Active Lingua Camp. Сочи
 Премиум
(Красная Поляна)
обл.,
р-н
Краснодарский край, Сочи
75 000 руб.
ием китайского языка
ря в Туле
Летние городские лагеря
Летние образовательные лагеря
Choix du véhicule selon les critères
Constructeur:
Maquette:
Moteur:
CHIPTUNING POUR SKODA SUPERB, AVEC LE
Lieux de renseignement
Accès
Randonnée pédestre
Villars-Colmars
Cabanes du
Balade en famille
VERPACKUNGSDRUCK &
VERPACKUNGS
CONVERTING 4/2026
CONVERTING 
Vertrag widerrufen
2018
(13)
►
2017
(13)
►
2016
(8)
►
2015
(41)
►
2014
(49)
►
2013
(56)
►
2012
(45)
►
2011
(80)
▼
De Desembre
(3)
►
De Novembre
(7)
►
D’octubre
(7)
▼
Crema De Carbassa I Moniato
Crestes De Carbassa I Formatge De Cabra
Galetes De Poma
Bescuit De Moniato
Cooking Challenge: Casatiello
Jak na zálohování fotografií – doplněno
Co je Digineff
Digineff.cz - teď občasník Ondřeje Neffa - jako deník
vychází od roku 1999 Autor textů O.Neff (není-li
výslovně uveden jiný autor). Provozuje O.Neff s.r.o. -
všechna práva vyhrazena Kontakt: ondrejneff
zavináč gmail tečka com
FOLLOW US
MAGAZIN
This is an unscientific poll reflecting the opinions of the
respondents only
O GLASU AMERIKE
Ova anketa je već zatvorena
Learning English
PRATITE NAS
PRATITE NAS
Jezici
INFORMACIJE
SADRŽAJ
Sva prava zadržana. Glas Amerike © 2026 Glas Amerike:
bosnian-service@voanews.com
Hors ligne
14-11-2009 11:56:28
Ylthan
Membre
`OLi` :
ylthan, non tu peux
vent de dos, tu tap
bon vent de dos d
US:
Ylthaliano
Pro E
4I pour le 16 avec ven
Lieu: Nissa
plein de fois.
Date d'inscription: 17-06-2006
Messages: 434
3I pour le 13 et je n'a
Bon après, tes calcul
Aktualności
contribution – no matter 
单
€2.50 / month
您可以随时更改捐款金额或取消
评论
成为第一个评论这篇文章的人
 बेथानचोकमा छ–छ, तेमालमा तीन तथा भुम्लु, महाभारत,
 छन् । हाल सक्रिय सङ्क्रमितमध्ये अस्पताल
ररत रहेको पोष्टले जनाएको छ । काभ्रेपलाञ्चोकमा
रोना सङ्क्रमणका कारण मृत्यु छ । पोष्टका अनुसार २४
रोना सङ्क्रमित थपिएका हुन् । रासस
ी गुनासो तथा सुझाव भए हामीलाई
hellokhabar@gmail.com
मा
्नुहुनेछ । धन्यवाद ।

● ● ● ● ● ● ●

*Task requirements*
Return every one of the lines above word for word, keeping their order and line breaks unchanged.

*Response area*
Active Lingua Camp. Сочи
 Премиум
(Красная Поляна)
обл.,
р-н
Краснодарский край, Сочи
75 000 руб.
ием китайского языка
ря в Туле
Летние городские лагеря
Летние образовательные лагеря
Choix du véhicule selon les critères
Constructeur:
Maquette:
Moteur:
CHIPTUNING POUR SKODA SUPERB, AVEC LE
Lieux de renseignement
Accès
Randonnée pédestre
Villars-Colmars
Cabanes du
Balade en famille
VERPACKUNGSDRUCK &
VERPACKUNGS
CONVERTING 4/2026
CONVERTING 
Vertrag widerrufen
2018
(13)
►
2017
(13)
►
2016
(8)
►
2015
(41)
►
2014
(49)
►
2013
(56)
►
2012
(45)
►
2011
(80)
▼
De Desembre
(3)
►
De Novembre
(7)
►
D’octubre
(7)
▼
Crema De Carbassa I Moniato
Crestes De Carbassa I Formatge De Cabra
Galetes De Poma
Bescuit De Moniato
Cooking Challenge: Casatiello
Jak na zálohování fotografií – doplněno
Co je Digineff
Digineff.cz - teď občasník Ondřeje Neffa - jako deník
vychází od roku 1999 Autor textů O.Neff (není-li
výslovně uveden jiný autor). Provozuje O.Neff s.r.o. -
všechna práva vyhrazena Kontakt: ondrejneff
zavináč gmail tečka com
FOLLOW US
MAGAZIN
This is an unscientific poll reflecting the opinions of the
respondents only
O GLASU AMERIKE
Ova anketa je već zatvorena
Learning English
PRATITE NAS
PRATITE NAS
Jezici
INFORMACIJE
SADRŽAJ
Sva prava zadržana. Glas Amerike © 2026 Glas Amerike:
bosnian-service@voanews.com
Hors ligne
14-11-2009 11:56:28
Ylthan
Membre
`OLi` :
ylthan, non tu peux
vent de dos, tu tap
bon vent de dos d
US:
Ylthaliano
Pro E
4I pour le 16 avec ven
Lieu: Nissa
plein de fois.
Date d'inscription: 17-06-2006
Messages: 434
3I pour le 13 et je n'a
Bon après, tes calcul
Aktualności
contribution – no matter 
单
€2.50 / month
您可以随时更改捐款金额或取消
评论
成为第一个评论这篇文章的人
 बेथानचोकमा छ–छ, तेमालमा तीन तथा भुम्लु, महाभारत,
 छन् । हाल सक्रिय सङ्क्रमितमध्ये अस्पताल
ररत रहेको पोष्टले जनाएको छ । काभ्रेपलाञ्चोकमा
रोना सङ्क्रमणका कारण मृत्यु छ । पोष्टका अनुसार २४
रोना सङ्क्रमित थपिएका हुन् । रासस
ी गुनासो तथा सुझाव भए हामीलाई
hellokhabar@gmail.com
मा
्नुहुनेछ । धन्यवाद ।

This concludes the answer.